I generally love your advice but I strongly disagree with your take on salary history. You say that a person’s salary history is private. Why should it be private? It’s part of your professional persona. Should your work history also be private? Of course not.
As a hiring manager I need to know what other managers paid you in the past. Don’t I deserve to know what level of experience and quality I’m getting in a new hire?
A candidate’s salary history tells me a lot about them. It tells me when and how much they grew over their career. I want that information and I’m dismayed that you keep telling candidates to keep that information away from me (and other hiring managers).
Where’s the flaw in my argument?
There is no flaw in your argument, because there is no argument. People who say, “I want it — give it to me!” are generally either three years old, or considered immature by other people.
You want someone’s salary history and therefore you should get it — that’s your argument?
People in Hell want ice water, so they say.
Let’s flip the roles and see if your “argument” holds up. Job candidates would love to know what you and your fellow managers are getting paid. They would love to know how much money your company made last year, and how much of that money went into the pockets of the company’s executives.
They would love to know how much your personal compensation is affected by your ability to manage a budget, including your willingness to pay employees below-market wages.
None of that information, of course, is available to job applicants or to employees. It is unreasonable to ask for and expect information from the candidate while sharing nothing whatsoever with that candidate regarding your company’s financial situation, its executive comp plans or even information about how your current employees stack up relative to the local labor market. It’s heavy-handed. It’s unfair.

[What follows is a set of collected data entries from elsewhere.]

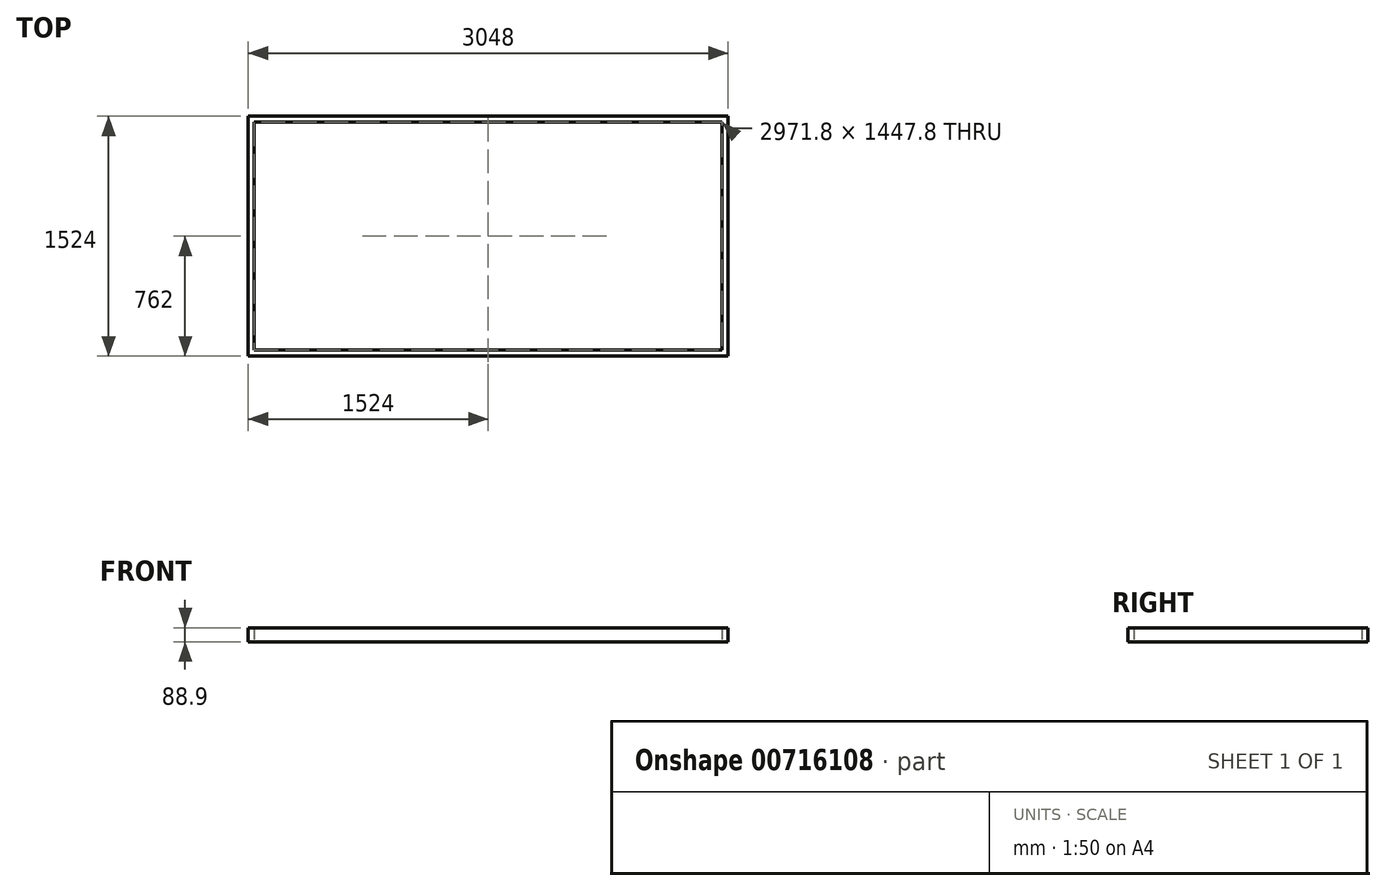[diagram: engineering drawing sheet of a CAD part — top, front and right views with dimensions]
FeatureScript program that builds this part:
annotation { "Feature Type Name" : "Feature", "Feature Type Description" : "" }
export const myFeature = defineFeature(function(context is Context, id is Id, definition is map)
    precondition{}
    {
        {
            var Q0;
            Q0=qCreatedBy(makeId("Top.planeOp"),FACE);
            var sketch = newSketch(context, id + "F0", { "sketchPlane" : qUnion([Q0])});
            skLineSegment(sketch, "E0.bottom", {"start": v(1524, 762) * mm, "end": v(-1524, 762) * mm});
            skLineSegment(sketch, "E0.top", {"start": v(1524, -762) * mm, "end": v(-1524, -762) * mm});
            skLineSegment(sketch, "E0.left", {"start": v(1524, 762) * mm, "end": v(1524, -762) * mm});
            skLineSegment(sketch, "E0.right", {"start": v(-1524, 762) * mm, "end": v(-1524, -762) * mm});
            skPoint(sketch, "E0.middle", {"position": v(0, 0) * mm});
            skLineSegment(sketch, "E1.bottom", {"start": v(1485.9, 723.9) * mm, "end": v(-1485.9, 723.9) * mm});
            skLineSegment(sketch, "E1.top", {"start": v(1485.9, -723.9) * mm, "end": v(-1485.9, -723.9) * mm});
            skLineSegment(sketch, "E1.left", {"start": v(1485.9, 723.9) * mm, "end": v(1485.9, -723.9) * mm});
            skLineSegment(sketch, "E1.right", {"start": v(-1485.9, 723.9) * mm, "end": v(-1485.9, -723.9) * mm});
            skSolve(sketch);
        }
        {
            var Q0;
            Q0=makeQuery(id+"F0.imprint","IMPRINT",FACE,{"disambiguationData":[TD([[makeQuery(id+"F0.imprint","IMPRINT",EDGE,{"derivedFrom":sQuery(id+"F0.wireOp",EDGE,"E0.bottom")}),1.0]])]});
            extrude(context, id + "F1", {"entities" : qUnion([Q0]), "depth" : 88.9 * mm, "offsetDistance" : 25.4 * mm});
        }
    });
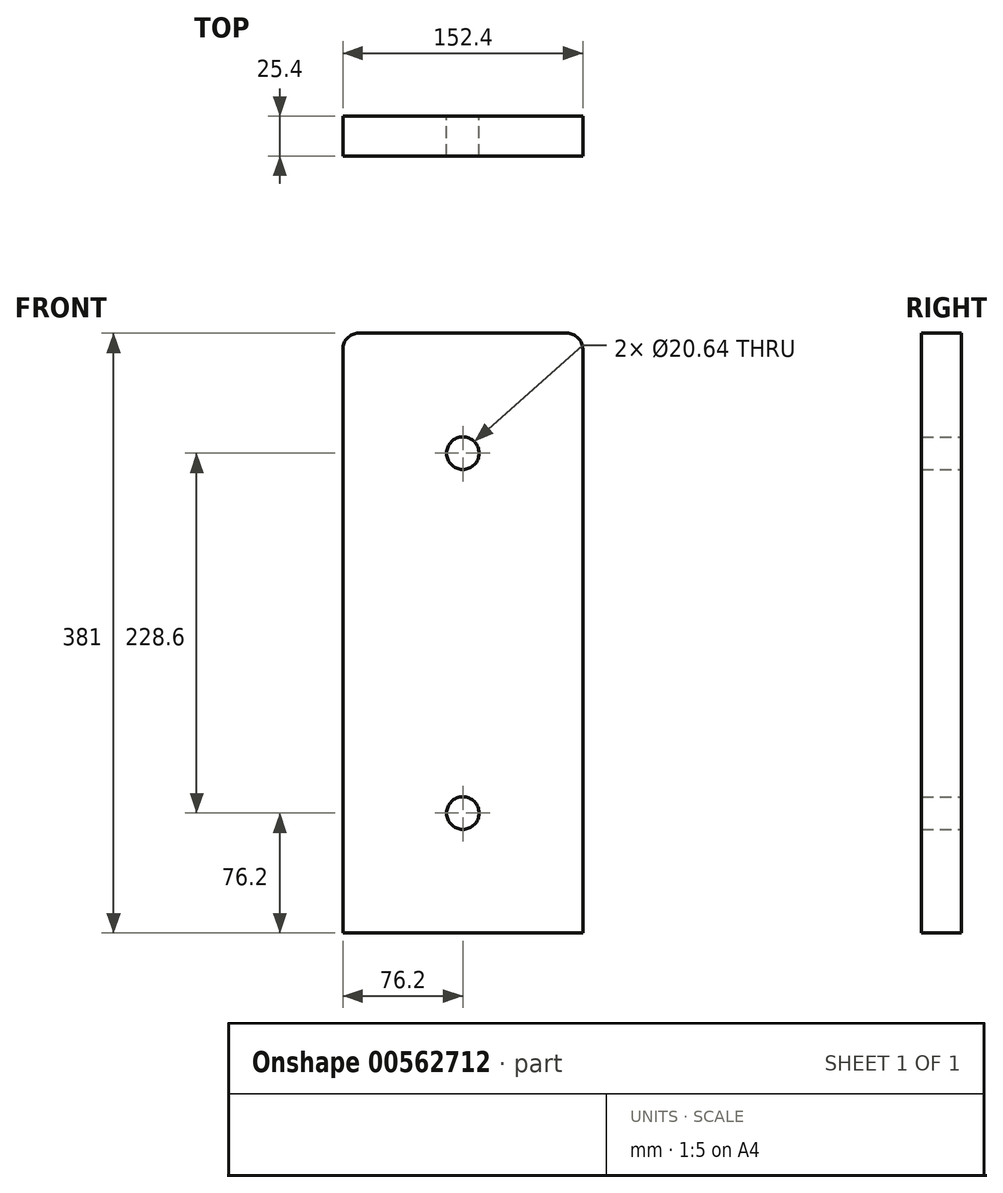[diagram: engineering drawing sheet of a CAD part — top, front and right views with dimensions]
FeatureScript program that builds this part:
annotation { "Feature Type Name" : "Feature", "Feature Type Description" : "" }
export const myFeature = defineFeature(function(context is Context, id is Id, definition is map)
    precondition{}
    {
        {
            var Q0;
            Q0=qCreatedBy(makeId("Front.planeOp"),FACE);
            var sketch = newSketch(context, id + "F0", { "sketchPlane" : qUnion([Q0])});
            skLineSegment(sketch, "E0.bottom", {"start": v(-76.2, 190.5) * mm, "end": v(76.2, 190.5) * mm});
            skLineSegment(sketch, "E0.top", {"start": v(-76.2, -190.5) * mm, "end": v(76.2, -190.5) * mm});
            skLineSegment(sketch, "E0.left", {"start": v(-76.2, 190.5) * mm, "end": v(-76.2, -190.5) * mm});
            skLineSegment(sketch, "E0.right", {"start": v(76.2, 190.5) * mm, "end": v(76.2, -190.5) * mm});
            skPoint(sketch, "E0.middle", {"position": v(0, 0) * mm});
            skPoint(sketch, "E1", {"position": v(0, -114.3) * mm});
            skCircle(sketch, "E2", {"center": v(0, -114.3) * mm, "radius": 10.32 * mm});
            skCircle(sketch, "E3", {"center": v(0, 114.3) * mm, "radius": 10.32 * mm});
            skSolve(sketch);
        }
        {
            var Q0;
            Q0=makeQuery(id+"F0.imprint","IMPRINT",FACE,{"disambiguationData":[TD([[makeQuery(id+"F0.imprint","IMPRINT",EDGE,{"derivedFrom":sQuery(id+"F0.wireOp",EDGE,"E0.bottom")}),-1.0]])]});
            extrude(context, id + "F1", {"entities" : qUnion([Q0]), "depth" : 25.4 * mm, "offsetDistance" : 25.4 * mm});
        }
        {
            var Q0;
            Q0=makeQuery(id+"F1.opExtrude","SWEPT_EDGE",EDGE,{"disambiguationData":[OSD([sQuery(id+"F0.wireOp",EDGE,"E0.bottom"),sQuery(id+"F0.wireOp",EDGE,"E0.left")])]});
            var Q1;
            Q1=makeQuery(id+"F1.opExtrude","SWEPT_EDGE",EDGE,{"disambiguationData":[OSD([sQuery(id+"F0.wireOp",EDGE,"E0.bottom"),sQuery(id+"F0.wireOp",EDGE,"E0.right")])]});
            fillet(context, id + "F2", {"entities" : qUnion([Q0, Q1]), "radius" : 10.16 * mm, "tangentPropagation" : true, "allowEdgeOverflow" : false});
        }
    });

Only weak and inexperienced recruiters and managers need to know someone’s salary history in order to evaluate that person’s market price tag. I am confident talking to anyone for ten minutes and then telling them what I think they can command in the job market. You can cultivate the same skill if you want to!
Here are five things a person’s salary history says (and doesn’t say) about them:
1. A person’s salary history tells you how much they got paid at each job they’ve held.
2. A person’s salary history doesn’t convey their worth to a new employer in a new role. There are many reasons people take jobs below their capability (and market value). Every assignment is different, and the level of pain also differs from organization to organization.
3. A person’s salary history doesn’t tell us how good they are at their job.
4. A person’s salary history doesn’t convey their passion, enthusiasm or teamwork.
5. Salary history is useless as a gauge of a person’s talent. There are overpaid and underpaid people everywhere.
I used to hire engineers and IT folks from all over the world. Many of them had no idea what they were worth in the U.S. labor market. We had to pay them fairly.
We hired brilliant folks coming out of school. They had no useful salary history. So what? We still had to pay them a fair market wage for their contribution.
When you hire career-changers, people returning to the paid workforce, returning military service members, new grads, former consultants and any other type of non-cookie-cutter candidate, you are going to have to assign a market value without being able to apply their salary history even if you know it.
It’s a good skill to learn!
Step out of fear and into your leadership power. The air is much clearer up here. Try it and you will see!